Çocuğun dediği gibi oldu.
Tartışma salonunda Ruh Fısıldayanı ile temas kuran hayaletler, içlerinde bulunan manayı kullanarak insanları kurtarmaya çalışıyorlardı.
Yaşayan sihir.
Bu, Deus Verdi'nin en büyük güçlerinden biriydi, hiç kimsenin kolayca taklit edemeyeceği ilahi bir yetenekti.
Ruhlar dokunaçlara karşı savaşmıyor, bunun yerine krallığın vatandaşlarını kurtarıyor ve onları güvenliğe götürüyorlardı.
Sonuçta Deus, Mul'a karşı savaşmanın anlamsız olduğunu biliyordu.
İkiliyi bölen Owen sayesinde Aria fırsatı değerlendirip kararlı bir şekilde konuştu.
"O zaman ikiniz de benimle geleceksiniz. Sonuçta bu benim görevim."
" Hah ! Ne kadar küstah!"
"Tamam, bu Deus'a verdiğim sözdü."
Aria tartışma salonuna doğru koştu. Findenai, Savaş Ayakkabılarını kullanarak neredeyse tam hızla ona yetişti. Luaneth, vücudundan beyaz duman çıkarırken arkalarında süzülüyordu.
Onun bir Nekromansör olduğunu duydum.
Findenai, Luaneth'in büyüsünü nasıl kullandığını anlayamamıştı ama şu an bunun önemi yoktu.
Bu yüzden bu düşünceleri şimdilik bir kenara bıraktı.
"Plan ne?"
Findenai, Aria'ya kimin önde gittiğini sorduğunda, Aria kararlılıkla cevap verdi.
"Profesör zaten kendisi söyledi. Sonunda, kaderin zincirlerinden kurtulmanın anahtarı bende yatıyor."
"Ah, doğru."
Kesinlikle tartışma salonuna gitmeden hemen önce Aria'ya söylediği bir şeydi bu.

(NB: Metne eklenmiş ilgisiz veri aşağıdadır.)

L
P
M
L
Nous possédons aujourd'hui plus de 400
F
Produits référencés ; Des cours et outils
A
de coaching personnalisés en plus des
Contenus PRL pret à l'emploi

"Sanırım ne anlama geldiğini biliyorum."
"Hmm?"
"Hocam bana bir şey verdi."
Deus ona, yıllar önce ansızın dayatılan kaderi kırma gücünü ve yöntemini çoktan vermişti.

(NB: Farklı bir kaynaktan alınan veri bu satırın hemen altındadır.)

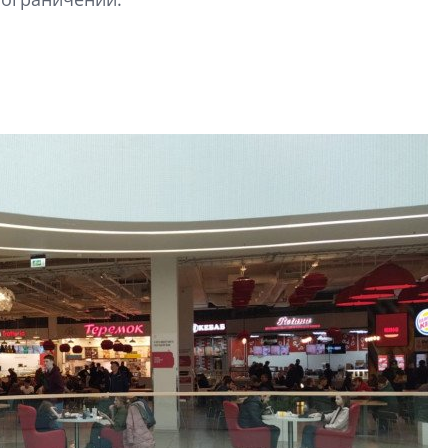
электромобиль
Карина Шальнова
«гибридом» — ка
рынок апарт-оте
Конкуренцию выиг
апарты, которые 
приблизятся к го
уровню сервиса, у
КЕЙПОРТ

Aria bu düşüncelerle tam Mul…'a doğru yönelecekti ki…
Kuuuuwaaaacccckkk !
Gök gürültüsünü andıran bir gürültüyle yer ve gök sarsıldı; yerden devasa bir yaratık fırladı ve tek lokmada devasa tartışma salonunun yarısını yuttu.
Siyah gövdesi üzerinde, kocaman ve grotesk bir tasvire uyan, uğursuz bir ağızdan başka bir şey yoktu.
Vücudunun her yerinden dışarı doğru uzanan ve rahatsız edici bir şekilde kıvranan dokunaçlar, neredeyse hiç hoş görünmüyordu.
Ve o piçin aniden ortaya çıkmasıyla, başlangıçta infaz alanı olan bina çökmeye başladı ve Graypond bir toz bulutuyla kaplandı.
Sonunda düşmüş tanrı bu toprakların üzerinde kendini göstermişti.